Matthew Salsberg: Talking TV and Poker

Matthew Salsberg: Talking TV and Poker
[img courtesy of WPT Flickr]

As a European one of my weaknesses when reporting on poker is my lack of knowledge when it comes to recognizing the American poker faces, and they do like to come to the Grand Prix de Paris to participate in the World Poker Tour (WPT) event en force.

Last year, one of these invisible Americans was Matt Salsberg. In 2011, he came 70th in the World Series of Poker (WSOP) Main Event for a $108,412 score, but other than that all of his cashes were in the tournaments reserved for the lower rung of the American poker ladder.

“He’s the script writer for Weeds.” A journalist told me.

Suddenly, Salsberg had a face, and to help improve my memory he went on a heater of a lifetime to take the WPT Grand Prix de Paris title after defeating a final table that included Theo Jorgensen, Philipp Gruissem, Timothy Adams, Mohsin Charania and Fabian Quoss.

A one hit wonder?

Just like his scripts, Salsberg has longevity written into his system, and he would build on that victory to grind his way through Season XI emerging at the other end as the WPT Player of the Year.

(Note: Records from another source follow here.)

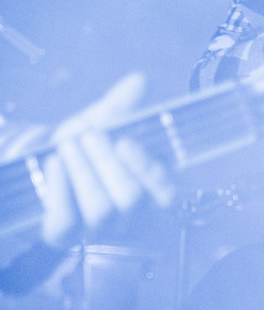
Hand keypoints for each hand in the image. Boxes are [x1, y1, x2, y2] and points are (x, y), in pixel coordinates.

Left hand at [40, 73, 174, 247]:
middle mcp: (129, 215)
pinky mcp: (64, 236)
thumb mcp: (103, 121)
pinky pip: (65, 220)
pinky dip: (60, 187)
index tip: (126, 141)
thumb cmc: (84, 144)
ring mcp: (97, 229)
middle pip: (130, 199)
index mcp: (149, 187)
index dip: (148, 169)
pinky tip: (55, 163)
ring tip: (69, 144)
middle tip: (90, 135)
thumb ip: (122, 105)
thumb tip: (139, 80)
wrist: (45, 162)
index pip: (165, 192)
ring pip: (100, 210)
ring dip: (82, 171)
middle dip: (108, 164)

That’s a lot of poker, and for the first time in his life his writing had to take a back seat whilst he concentrated on dealers, flushes and triple barrel bluffs. Now with a more secure footing in the game, and a WPT POY title to defend, he has an opportunity to integrate the two skills, as he travels around the world writing and playing poker.

“I had a few weeks in LA before I came to Europe, and have a couple of projects that are moving forward. I have to write some stuff over the next few months, but if I get that set up then I can write on airplanes and in hotel rooms so I can continue playing…it should be fun.”

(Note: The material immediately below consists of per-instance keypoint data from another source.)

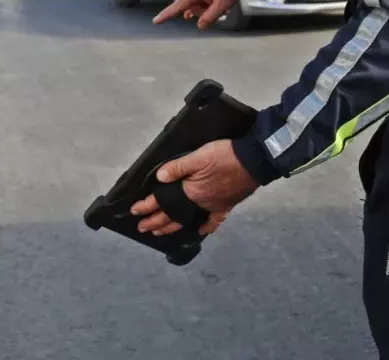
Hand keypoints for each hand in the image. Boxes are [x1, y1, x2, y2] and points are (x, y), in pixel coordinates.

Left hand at [130, 139, 258, 236]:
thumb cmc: (225, 156)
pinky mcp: (228, 205)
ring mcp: (214, 205)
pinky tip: (201, 231)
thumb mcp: (198, 156)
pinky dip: (207, 227)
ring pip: (190, 220)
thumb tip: (159, 178)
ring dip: (173, 227)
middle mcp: (200, 202)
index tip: (134, 211)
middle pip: (173, 216)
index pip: (164, 202)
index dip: (147, 206)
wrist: (254, 160)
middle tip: (142, 228)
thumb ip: (178, 168)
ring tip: (161, 232)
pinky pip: (214, 220)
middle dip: (156, 222)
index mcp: (191, 191)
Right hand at [153, 0, 244, 28]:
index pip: (179, 5)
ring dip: (206, 7)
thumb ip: (210, 16)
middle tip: (221, 9)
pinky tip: (203, 10)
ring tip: (222, 4)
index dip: (167, 14)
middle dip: (203, 12)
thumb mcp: (223, 4)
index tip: (156, 21)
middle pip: (191, 7)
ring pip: (196, 4)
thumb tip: (199, 26)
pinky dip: (202, 5)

After spanning eight seasons Weeds is right up there with the new vogue of hit televised serials that are taking over the entertainment history. The box set binge that every poker player knows well, and a form of writing that appeals to Salsberg.

“They are what Indie films were 15-20 years ago. They are very character driven, meaning you can dole out the story very slowly, and they have serialized concepts so it becomes this binge viewing of every week there is a cliffhanger. When we made Weeds we were fortunate to do that and it’s a style I love. It’s a great place to be working right now.”

Salsberg once told me that the work behind the scenes on shows like Weeds is very much a team effort, with groups of collaborative writers working together to create plot and character depth. I wondered if all series worked along the same formula.

“They all have writing staff, its very collaborative. It’s impossible to do that much work by yourself. It’s very demanding to create and write a show, and it takes a lot of manpower.”

We then moved on to the intricacies of the open and closed loops that have helped make shows like Breaking Bad so successful.

“There are certain things that can be planned in advance, but you don’t say this is a beginning and this is an end, but you can certainly have a vision of the end of a series, if not an entire show. It’s tough to sell sometimes because executives do want to know that you have a game plan and this is sometimes difficult. Once you get into a writing room and you start filming, things start evolving and changing.”

I was fortunate enough to talk to the author of Alligator Blood James Leighton, who told me that the original script for Runner Runner had changed immensely before the final movie was produced. I asked Salsberg for his view.

“It happens a lot. It’s unfortunate, but it especially happens in film. Writers have no control in film. Directors come on board and have ideas what to do with the script. It’s not unusual for a movie to have 15 different writers, one getting fired after the next. It’s sort a of a giant cluster fuck. It’s unfortunate things do get ruined in the process because writers just don’t have that much control.”

I left Salsberg to ponder his next script, which I am pretty sure has something to do with a back-to-back victory at the WPT Grand Prix de Paris.